[PROMPT]
Return every line of the records that includes the string "down".

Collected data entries
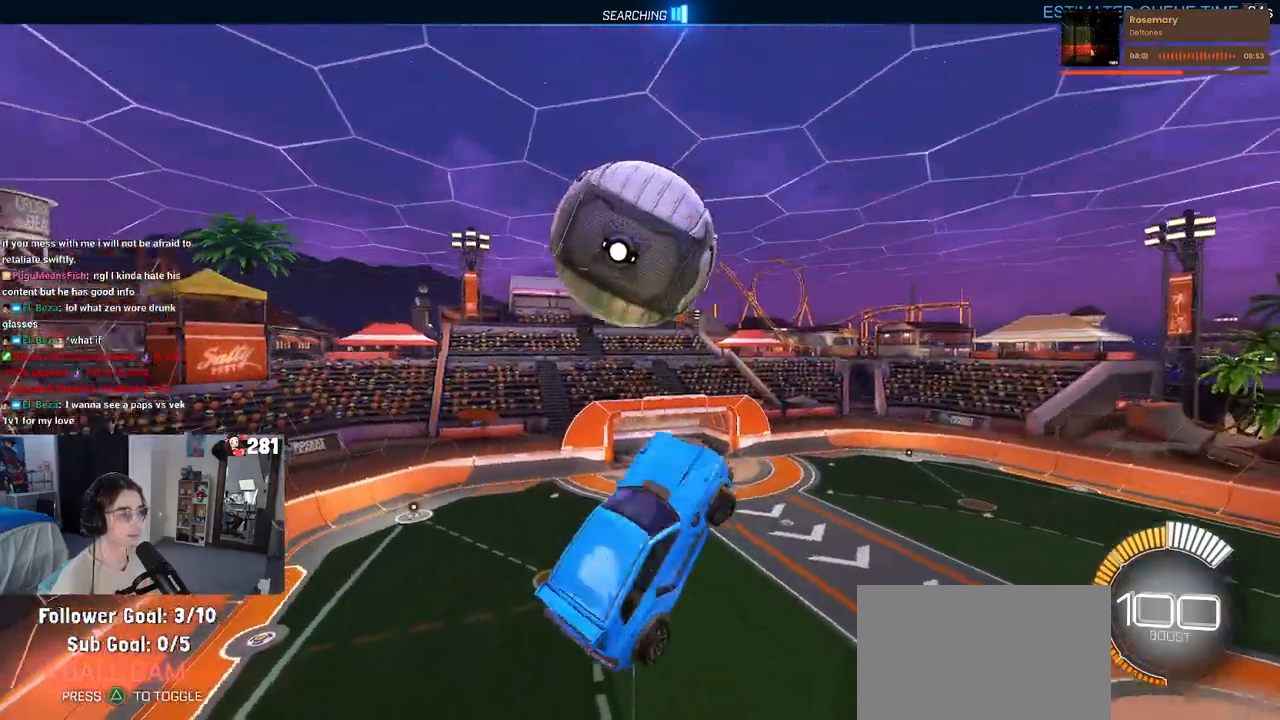
{"buttons": [], "left_stick": "up-left", "right_stick": "center", "events": [[100, "left_stick", "up-right"], [200, "left_stick", "right"], [383, "left_stick", "center"], [450, "left_stick", "up-left"]]}
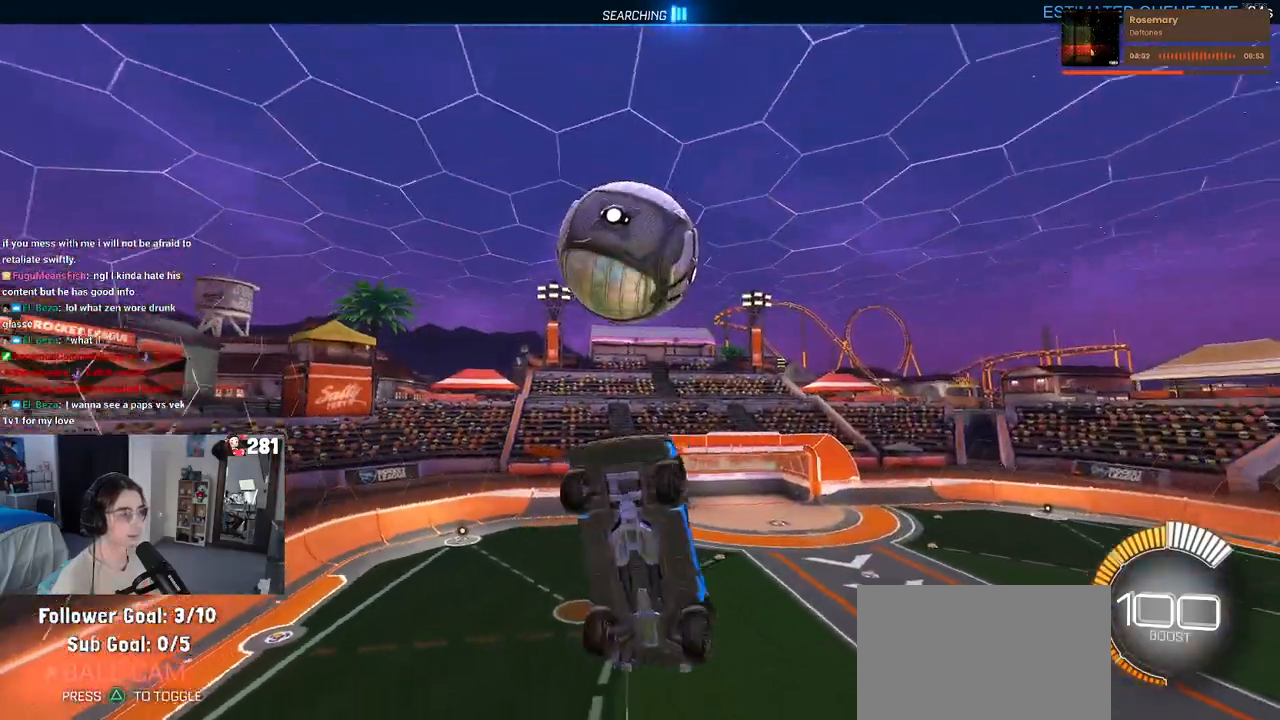
{"buttons": [], "left_stick": "center", "right_stick": "center", "events": [[17, "left_stick", "up"], [83, "left_stick", "center"], [167, "left_stick", "left"], [250, "left_stick", "center"], [400, "left_stick", "down-right"], [500, "left_stick", "center"]]}
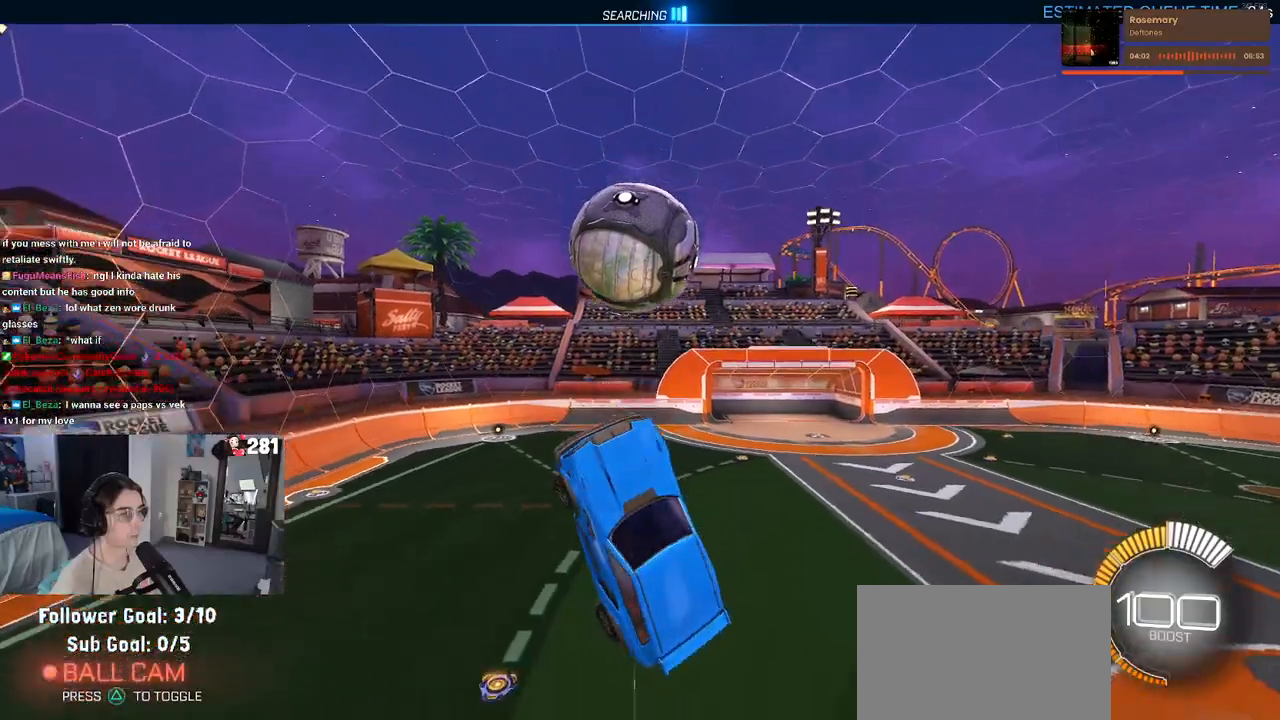
{"buttons": [], "left_stick": "center", "right_stick": "center", "events": [[183, "left_stick", "up-left"], [283, "left_stick", "center"]]}
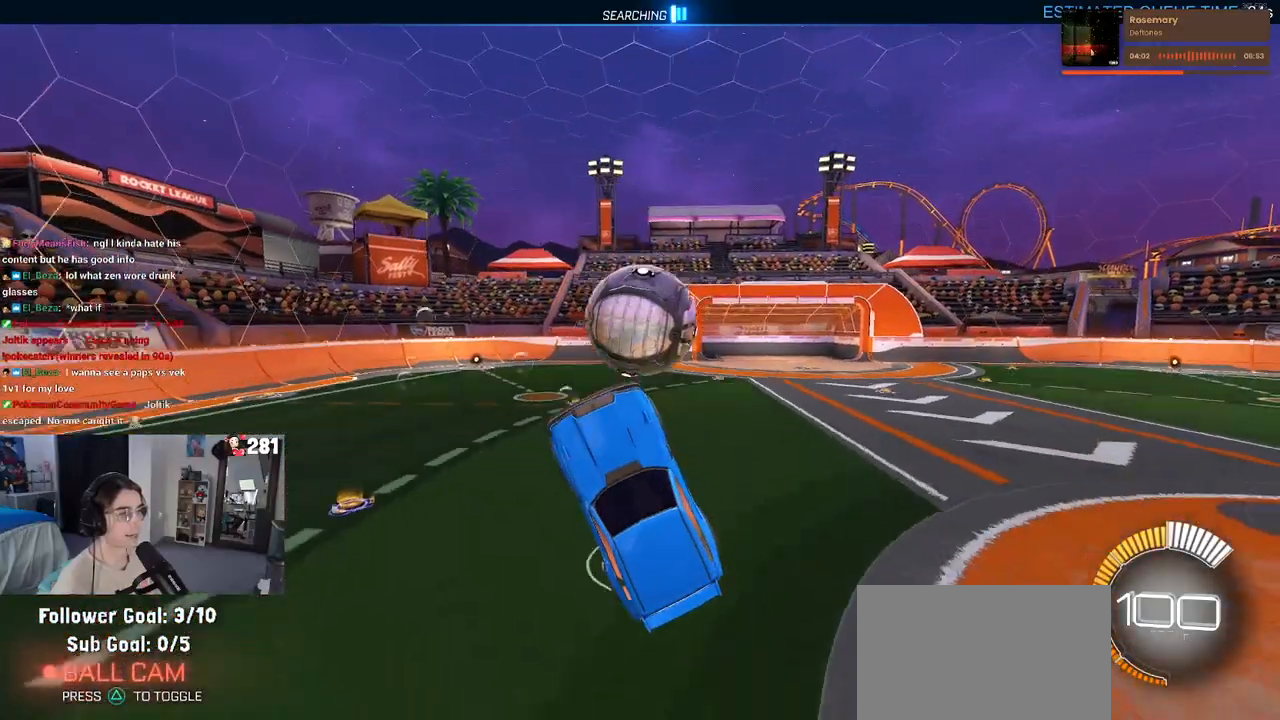
{"buttons": [], "left_stick": "left", "right_stick": "center", "events": [[117, "left_stick", "down-left"], [217, "left_stick", "center"], [333, "left_stick", "right"], [383, "left_stick", "center"], [433, "left_stick", "left"]]}
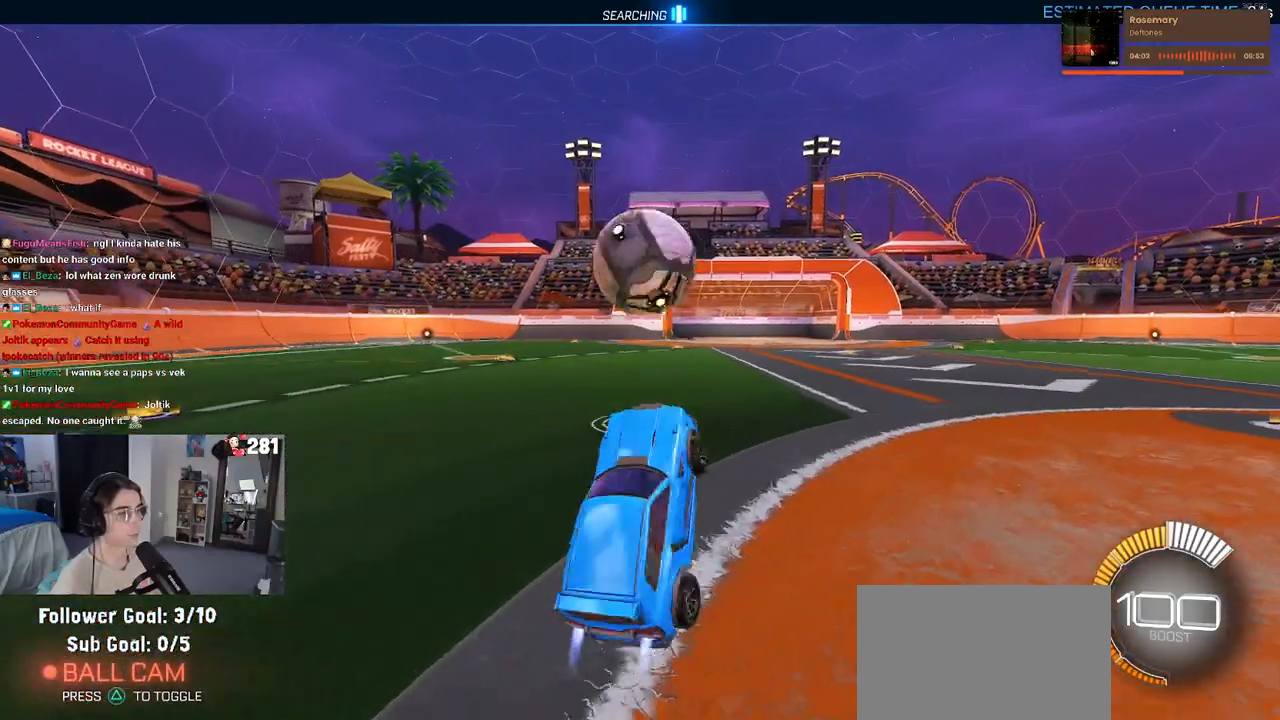
{"buttons": [], "left_stick": "up-left", "right_stick": "center", "events": [[67, "left_stick", "down"], [117, "left_stick", "down-right"], [333, "left_stick", "up-left"]]}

[WRITTEN SOLUTION]
{"buttons": [], "left_stick": "center", "right_stick": "center", "events": [[17, "left_stick", "up"], [83, "left_stick", "center"], [167, "left_stick", "left"], [250, "left_stick", "center"], [400, "left_stick", "down-right"], [500, "left_stick", "center"]]}
{"buttons": [], "left_stick": "left", "right_stick": "center", "events": [[117, "left_stick", "down-left"], [217, "left_stick", "center"], [333, "left_stick", "right"], [383, "left_stick", "center"], [433, "left_stick", "left"]]}
{"buttons": [], "left_stick": "up-left", "right_stick": "center", "events": [[67, "left_stick", "down"], [117, "left_stick", "down-right"], [333, "left_stick", "up-left"]]}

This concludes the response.